### What needs to be done
Locate each line in the records containing "filter". Copy it.

### Supplied data
Content starts
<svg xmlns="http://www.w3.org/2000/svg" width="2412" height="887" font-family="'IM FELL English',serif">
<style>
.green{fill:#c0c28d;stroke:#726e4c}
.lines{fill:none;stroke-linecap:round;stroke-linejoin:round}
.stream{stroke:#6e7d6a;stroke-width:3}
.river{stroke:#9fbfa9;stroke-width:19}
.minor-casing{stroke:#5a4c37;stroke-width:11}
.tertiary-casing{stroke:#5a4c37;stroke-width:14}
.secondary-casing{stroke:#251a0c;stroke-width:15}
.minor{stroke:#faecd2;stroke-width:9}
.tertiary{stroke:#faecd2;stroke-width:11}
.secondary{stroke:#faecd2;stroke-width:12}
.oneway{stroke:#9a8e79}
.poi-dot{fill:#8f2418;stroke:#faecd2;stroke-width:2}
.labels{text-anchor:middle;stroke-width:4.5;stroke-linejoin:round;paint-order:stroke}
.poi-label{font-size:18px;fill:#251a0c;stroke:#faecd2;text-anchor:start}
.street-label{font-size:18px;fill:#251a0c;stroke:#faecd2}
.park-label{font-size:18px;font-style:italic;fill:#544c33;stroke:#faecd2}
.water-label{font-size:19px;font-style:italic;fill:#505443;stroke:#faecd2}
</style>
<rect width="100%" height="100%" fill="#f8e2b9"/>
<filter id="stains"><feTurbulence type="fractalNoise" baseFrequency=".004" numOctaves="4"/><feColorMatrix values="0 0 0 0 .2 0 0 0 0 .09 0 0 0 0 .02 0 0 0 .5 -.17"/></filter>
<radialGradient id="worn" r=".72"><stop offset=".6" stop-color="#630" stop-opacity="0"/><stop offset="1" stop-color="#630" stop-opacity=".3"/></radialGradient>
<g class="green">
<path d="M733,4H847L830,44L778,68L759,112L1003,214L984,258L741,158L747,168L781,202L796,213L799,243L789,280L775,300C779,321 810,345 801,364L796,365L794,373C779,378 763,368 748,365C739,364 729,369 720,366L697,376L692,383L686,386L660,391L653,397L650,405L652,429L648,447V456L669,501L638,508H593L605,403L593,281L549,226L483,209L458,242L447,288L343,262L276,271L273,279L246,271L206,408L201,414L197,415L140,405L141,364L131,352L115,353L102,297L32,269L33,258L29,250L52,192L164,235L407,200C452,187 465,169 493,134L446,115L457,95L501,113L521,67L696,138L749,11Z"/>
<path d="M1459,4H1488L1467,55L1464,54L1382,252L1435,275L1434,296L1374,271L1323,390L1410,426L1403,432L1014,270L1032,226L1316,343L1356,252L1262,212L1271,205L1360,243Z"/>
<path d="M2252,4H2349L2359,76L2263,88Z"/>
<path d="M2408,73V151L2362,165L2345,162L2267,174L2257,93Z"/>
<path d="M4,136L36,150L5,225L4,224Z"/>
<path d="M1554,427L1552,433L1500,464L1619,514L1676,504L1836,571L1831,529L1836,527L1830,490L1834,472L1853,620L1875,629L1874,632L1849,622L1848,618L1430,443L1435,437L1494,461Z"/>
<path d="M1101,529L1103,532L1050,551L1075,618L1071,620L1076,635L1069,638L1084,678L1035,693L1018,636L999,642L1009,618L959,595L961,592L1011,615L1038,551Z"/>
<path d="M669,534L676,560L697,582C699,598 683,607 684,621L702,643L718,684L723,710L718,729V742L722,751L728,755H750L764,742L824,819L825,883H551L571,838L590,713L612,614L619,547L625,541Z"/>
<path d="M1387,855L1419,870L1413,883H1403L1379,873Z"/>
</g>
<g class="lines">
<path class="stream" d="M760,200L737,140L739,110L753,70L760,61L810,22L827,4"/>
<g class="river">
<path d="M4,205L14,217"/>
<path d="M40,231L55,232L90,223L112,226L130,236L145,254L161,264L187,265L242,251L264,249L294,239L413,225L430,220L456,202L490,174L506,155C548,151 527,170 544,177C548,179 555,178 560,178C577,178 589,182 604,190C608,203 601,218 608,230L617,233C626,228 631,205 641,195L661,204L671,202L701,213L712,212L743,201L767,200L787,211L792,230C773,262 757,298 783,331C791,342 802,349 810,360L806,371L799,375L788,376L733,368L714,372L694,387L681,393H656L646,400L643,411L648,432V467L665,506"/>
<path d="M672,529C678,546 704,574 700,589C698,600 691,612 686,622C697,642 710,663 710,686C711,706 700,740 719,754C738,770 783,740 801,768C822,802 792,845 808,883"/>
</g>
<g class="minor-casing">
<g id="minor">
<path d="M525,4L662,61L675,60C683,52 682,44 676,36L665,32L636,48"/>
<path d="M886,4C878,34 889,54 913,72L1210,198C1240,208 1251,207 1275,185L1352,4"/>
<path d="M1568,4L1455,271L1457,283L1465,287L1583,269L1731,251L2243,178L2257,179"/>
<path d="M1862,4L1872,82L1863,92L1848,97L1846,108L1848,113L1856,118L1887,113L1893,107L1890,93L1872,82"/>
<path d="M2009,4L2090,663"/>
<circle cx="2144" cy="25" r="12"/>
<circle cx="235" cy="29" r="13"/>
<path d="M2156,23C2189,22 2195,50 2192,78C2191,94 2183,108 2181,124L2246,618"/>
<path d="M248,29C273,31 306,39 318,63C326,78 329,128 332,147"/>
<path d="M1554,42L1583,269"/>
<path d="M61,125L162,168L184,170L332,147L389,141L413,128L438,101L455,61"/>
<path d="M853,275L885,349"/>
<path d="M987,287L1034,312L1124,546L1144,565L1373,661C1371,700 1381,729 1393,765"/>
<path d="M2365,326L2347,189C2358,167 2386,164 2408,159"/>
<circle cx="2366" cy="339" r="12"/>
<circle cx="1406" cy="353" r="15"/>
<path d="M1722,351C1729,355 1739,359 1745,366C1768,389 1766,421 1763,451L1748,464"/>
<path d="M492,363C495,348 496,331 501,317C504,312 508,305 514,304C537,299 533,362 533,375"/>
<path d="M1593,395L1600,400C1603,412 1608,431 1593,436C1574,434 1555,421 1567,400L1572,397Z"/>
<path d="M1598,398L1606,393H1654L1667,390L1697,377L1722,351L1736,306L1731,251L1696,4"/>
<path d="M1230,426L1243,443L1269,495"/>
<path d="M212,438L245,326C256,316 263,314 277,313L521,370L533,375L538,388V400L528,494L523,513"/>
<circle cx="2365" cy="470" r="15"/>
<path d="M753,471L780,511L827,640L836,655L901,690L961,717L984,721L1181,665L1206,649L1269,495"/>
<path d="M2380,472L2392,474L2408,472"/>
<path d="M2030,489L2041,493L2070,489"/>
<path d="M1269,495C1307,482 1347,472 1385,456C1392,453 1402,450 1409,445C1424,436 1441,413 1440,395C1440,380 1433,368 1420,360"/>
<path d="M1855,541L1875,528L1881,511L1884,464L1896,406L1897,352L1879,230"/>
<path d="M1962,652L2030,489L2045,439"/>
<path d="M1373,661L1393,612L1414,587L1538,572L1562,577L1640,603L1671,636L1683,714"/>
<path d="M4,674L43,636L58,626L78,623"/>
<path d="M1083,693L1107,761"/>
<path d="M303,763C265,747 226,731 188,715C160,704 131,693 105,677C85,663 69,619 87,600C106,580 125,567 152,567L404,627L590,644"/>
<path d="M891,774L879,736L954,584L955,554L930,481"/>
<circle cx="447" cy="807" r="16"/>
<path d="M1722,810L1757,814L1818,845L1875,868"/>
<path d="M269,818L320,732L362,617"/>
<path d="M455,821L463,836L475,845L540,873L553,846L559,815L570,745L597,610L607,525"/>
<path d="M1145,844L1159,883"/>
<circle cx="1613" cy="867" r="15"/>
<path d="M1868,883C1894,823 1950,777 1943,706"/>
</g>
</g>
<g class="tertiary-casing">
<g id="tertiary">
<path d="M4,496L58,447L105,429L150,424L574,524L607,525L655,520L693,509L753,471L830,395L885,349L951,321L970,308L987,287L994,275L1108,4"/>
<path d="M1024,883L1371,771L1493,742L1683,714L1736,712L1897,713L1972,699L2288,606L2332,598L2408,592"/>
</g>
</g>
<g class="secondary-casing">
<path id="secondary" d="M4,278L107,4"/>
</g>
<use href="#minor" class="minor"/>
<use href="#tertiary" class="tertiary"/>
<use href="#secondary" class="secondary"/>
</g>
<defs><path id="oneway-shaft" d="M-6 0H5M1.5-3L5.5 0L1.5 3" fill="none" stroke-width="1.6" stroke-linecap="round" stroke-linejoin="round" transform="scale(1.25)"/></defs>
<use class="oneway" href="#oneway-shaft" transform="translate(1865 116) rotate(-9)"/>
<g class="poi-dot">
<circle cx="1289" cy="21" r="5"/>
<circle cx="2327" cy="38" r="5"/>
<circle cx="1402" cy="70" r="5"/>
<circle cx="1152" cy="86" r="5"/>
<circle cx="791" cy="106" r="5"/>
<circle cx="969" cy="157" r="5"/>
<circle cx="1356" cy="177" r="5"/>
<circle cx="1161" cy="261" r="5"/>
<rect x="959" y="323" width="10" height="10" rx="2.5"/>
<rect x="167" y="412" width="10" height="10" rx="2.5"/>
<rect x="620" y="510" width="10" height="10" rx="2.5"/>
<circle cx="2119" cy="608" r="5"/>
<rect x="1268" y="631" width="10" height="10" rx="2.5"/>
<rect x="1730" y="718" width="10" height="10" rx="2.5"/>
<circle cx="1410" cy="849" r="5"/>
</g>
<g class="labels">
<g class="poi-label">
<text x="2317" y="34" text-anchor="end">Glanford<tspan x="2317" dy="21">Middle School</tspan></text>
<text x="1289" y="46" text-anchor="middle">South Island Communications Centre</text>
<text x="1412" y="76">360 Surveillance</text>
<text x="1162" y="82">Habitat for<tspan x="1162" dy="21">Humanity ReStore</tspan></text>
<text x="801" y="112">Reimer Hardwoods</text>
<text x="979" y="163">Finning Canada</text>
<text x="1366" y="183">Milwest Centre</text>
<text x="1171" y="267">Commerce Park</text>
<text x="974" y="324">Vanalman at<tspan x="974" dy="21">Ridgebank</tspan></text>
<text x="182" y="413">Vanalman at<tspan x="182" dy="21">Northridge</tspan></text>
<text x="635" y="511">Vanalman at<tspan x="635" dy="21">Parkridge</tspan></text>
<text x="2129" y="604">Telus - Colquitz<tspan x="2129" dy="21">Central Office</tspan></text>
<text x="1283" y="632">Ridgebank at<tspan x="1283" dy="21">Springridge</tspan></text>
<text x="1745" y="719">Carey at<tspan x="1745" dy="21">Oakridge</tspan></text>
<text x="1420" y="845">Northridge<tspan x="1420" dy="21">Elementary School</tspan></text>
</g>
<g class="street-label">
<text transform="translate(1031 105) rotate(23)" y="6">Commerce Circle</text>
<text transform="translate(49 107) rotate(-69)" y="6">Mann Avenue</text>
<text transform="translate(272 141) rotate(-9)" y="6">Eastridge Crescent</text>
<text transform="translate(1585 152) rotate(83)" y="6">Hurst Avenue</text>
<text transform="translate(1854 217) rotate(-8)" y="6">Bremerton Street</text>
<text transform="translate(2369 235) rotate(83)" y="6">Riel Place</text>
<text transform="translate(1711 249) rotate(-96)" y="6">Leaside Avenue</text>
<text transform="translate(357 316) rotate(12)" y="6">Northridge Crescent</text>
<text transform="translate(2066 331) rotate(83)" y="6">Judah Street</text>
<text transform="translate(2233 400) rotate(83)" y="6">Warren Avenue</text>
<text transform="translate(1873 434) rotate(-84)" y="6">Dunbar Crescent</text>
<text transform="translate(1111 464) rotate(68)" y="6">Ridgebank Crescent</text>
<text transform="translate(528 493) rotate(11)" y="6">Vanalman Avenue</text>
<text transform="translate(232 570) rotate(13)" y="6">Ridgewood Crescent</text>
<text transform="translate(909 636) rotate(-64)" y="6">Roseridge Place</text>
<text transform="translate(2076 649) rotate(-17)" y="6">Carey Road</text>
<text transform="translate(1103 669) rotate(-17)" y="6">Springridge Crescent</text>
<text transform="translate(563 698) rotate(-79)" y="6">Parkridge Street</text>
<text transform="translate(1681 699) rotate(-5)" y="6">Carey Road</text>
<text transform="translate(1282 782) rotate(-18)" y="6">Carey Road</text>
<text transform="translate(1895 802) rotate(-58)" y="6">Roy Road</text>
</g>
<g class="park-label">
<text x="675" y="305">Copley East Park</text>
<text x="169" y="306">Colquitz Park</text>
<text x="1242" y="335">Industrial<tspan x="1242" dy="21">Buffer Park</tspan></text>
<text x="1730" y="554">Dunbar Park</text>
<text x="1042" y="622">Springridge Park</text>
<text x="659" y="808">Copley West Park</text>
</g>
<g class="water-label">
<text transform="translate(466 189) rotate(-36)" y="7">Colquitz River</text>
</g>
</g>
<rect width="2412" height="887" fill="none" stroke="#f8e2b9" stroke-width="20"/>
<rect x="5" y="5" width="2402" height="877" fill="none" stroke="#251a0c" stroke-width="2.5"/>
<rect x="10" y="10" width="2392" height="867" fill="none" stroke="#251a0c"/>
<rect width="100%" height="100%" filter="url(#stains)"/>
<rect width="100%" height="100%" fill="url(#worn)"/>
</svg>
Content ends
### Response to this exercise
<filter id="stains"><feTurbulence type="fractalNoise" baseFrequency=".004" numOctaves="4"/><feColorMatrix values="0 0 0 0 .2 0 0 0 0 .09 0 0 0 0 .02 0 0 0 .5 -.17"/></filter>
<rect width="100%" height="100%" filter="url(#stains)"/>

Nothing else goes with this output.